Grass: Er war immer an dem interessiert, was sich jeweils in der Gegenwart sprachliche veränderte, wie sich der Blick auf feste Begriffe wie Fortschritt veränderte. Das hat ihn interessiert und er sah das schon im Gegensatz und im Zusammenhang mit dem technischen Zeitalter, mit den wissenschaftlichen Entdeckungen, die ja in immer kürzeren Abständen äußerlich die Welt veränderten. Darauf hat er mit seiner Zeitschrift reagiert, und wenn man seinen leider vergessenen Roman "Die Elefantenuhr" liest, wird das sehr deutlich, wie sich bei ihm diese Dinge miteinander mischen. Walter Höllerer, 1922 geboren, gehörte der Kriegsgeneration an. Es ist ein Jahrgang, der im Krieg wie kein anderer dezimiert worden ist. Er hat das überlebt. Seine frühen Gedichte sind etwa in ihrer Kargheit und in ihrer betonten Wortwahl auch den frühen Gedichten von Günter Eich zu vergleichen, was man so pauschalierend Kahlschlagliteratur genannt hat. Davon hat er sich aber sehr bald gelöst, und die späteren Gedichte sind Langzeilengedichte, freie Rhythmen, Wortmalereien. Er hat also sehr viele Einflüsse aufgenommen und auch weitergegeben an andere Autoren.

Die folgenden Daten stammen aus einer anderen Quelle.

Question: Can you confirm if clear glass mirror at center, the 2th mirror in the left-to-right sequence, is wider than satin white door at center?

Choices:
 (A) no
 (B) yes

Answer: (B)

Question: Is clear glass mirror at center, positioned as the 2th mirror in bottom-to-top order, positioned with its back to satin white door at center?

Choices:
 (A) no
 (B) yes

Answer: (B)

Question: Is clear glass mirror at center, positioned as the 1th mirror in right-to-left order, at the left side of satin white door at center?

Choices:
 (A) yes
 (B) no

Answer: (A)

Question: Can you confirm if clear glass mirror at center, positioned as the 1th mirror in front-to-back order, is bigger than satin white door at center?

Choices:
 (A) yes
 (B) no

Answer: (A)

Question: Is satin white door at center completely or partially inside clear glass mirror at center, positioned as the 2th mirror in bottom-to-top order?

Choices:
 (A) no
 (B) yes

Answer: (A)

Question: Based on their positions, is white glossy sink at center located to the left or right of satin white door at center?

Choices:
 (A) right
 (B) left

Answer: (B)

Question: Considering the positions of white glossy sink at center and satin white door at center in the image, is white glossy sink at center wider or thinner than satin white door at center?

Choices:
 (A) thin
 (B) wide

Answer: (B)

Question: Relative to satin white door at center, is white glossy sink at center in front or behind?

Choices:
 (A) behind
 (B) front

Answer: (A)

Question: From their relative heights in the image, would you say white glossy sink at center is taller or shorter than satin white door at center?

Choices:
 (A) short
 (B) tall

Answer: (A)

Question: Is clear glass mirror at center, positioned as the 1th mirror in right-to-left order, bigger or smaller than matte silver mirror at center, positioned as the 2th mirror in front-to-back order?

Koldehoff: Ist der Dichter Walter Höllerer ein bisschen ins Hintertreffen geraten im Vergleich zu dem Macher, dem Anreger Walter Höllerer?
Grass: Ja, ganz gewiss. Er hat sehr viel seiner Zeit nicht nur der Lehrtätigkeit, sondern eben auch dem Literarischen Kolloquium gewidmet. Ich sagte ja schon, wir müssen ihm alle dankbar sein, er war aufmerksam zugleich und war ein Zuhörer. Ich habe es selbst erfahren können: Als ich 1956 von Berlin nach Paris ging und dort meinen ersten Roman schreiben wollte, war ich knapp bei Kasse, aber Höllerer kam alle fünf, sechs Monaten nach Paris mit einem Auftrag, etwas für Akzente zu schreiben, was mir dann auch immer wiederum geholfen hat. Aber abgesehen davon, von diesen - das hat er ja nicht nur mir gegenüber getan - wirtschaftlichen Beihilfen, war er der, der neugierig war auf das, was entstand, und hat das ohne Eifersucht gesehen. Er war gespannt, wie sich das weiterentwickelt. So habe ich ihn übrigens auch bei der Gruppe 47 erlebt. Er gehörte mit zu den Kritikern, aber soweit ich mich erinnern kann, hat er sich immer nur zu Wort gemeldet, wenn er ein Buch loben konnte, das ihm zumindest im Ansatz gefiel, wo er Möglichkeiten sah. Darauf hat er hingewiesen. Er gehörte nicht zu den berufsmäßigen Zerreißern.